Da sempre aveva odiato la sua misera vita, troppo povero per qualsiasi cosa aveva dovuto sopportare la fame e la povertà per tutta la sua infanzia, vedendo a pochi passi da lui un mondo completamente opposto. Odiava tutto di sé e della sua vita...per questo aveva ucciso i suoi genitori, l'avevano fatto nascere in quelle condizioni così misere offrendogli una vita altrettanto misera, dovevano pagare, era stata tutta colpa loro.
In seguito aveva iniziato a costruire il suo impero, ingannando, uccidendo ed ottenendo così tutto ciò che desiderava. Quella smania di potere lo portava ad essere incauto più del dovuto.
Poi come se nulla fosse un giorno l'aveva incontrata e l'aveva desiderata.
Non era stato un semplice desiderio carnale, era qualcosa di molto più profondo, da quel giorno la sua vita si era divisa tra le bugie che le raccontava facendogli credere di essere un bravo ragazzo ed i momenti in cui portava avanti il suo dominio.

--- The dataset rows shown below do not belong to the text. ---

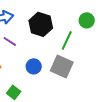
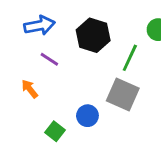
blue circle: (34, 66) -> (87, 116), moved

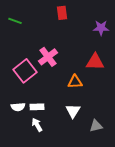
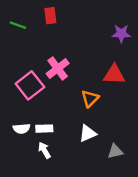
red rectangle: (62, 13) -> (50, 16), moved
orange triangle: (75, 82) -> (90, 99), turned -42
white triangle: (73, 111) -> (88, 133), turned 35

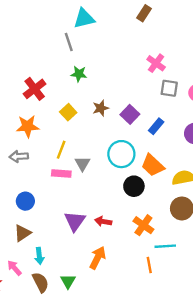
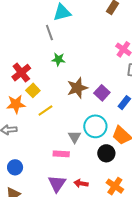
brown star: (101, 108) -> (77, 88), size x1.5
yellow square: (68, 112) -> (33, 90), moved
yellow line: (61, 150) -> (45, 111), moved, turned 35
gray triangle: (82, 164) -> (75, 137), moved
pink rectangle: (61, 173) -> (61, 154), moved

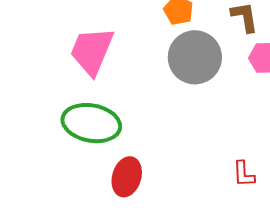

Era riuscito a legarla a lui indissolubilmente ed in seguito per esser certo di non perderla aveva ucciso chiunque avesse un contatto con lei, che fossero uomini o donne non dovevano portargliela via. Aveva iniziato ad essere sempre più freddo e calcolatore per evitare che capitasse e questo era accaduto anche nel suo lavoro, era diventato un essere invincibile. Ma con il potere era cresciuto anche il numero dei nemici, non poteva mostrare alcuna debolezza e soprattutto non poteva mostrare ciò che provava per lei o le avrebbero fatto del male. Per questo ogni volta la rapiva e le lasciava dei profondi lividi, voleva credessero si trattasse solo di un gioco, per confonderli aveva rapito altre ragazze ma le aveva semplicemente uccise e nient'altro.
La solitudine che aveva provato così tante volte era sparita con lei, come poteva farne a meno?

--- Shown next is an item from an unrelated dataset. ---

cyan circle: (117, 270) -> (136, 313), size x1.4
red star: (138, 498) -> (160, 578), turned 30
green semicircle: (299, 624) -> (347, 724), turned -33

La mano di lei lo riportò al presente, tutto ciò che desiderava era stare lì, al potere e con lei tra le mani che dolcemente gli accarezzava la schiena.
Anche se le aveva mentito non aveva nascosto totalmente ciò che era, ed ormai lei sapeva tutto di lui.
-Non andare via Sara...-
Era completamente pazzo e pericoloso, ma ormai lei non aveva più via di scampo da molto tempo, ogni volta riusciva a farla tornare indietro con gesti che solo loro conoscevano.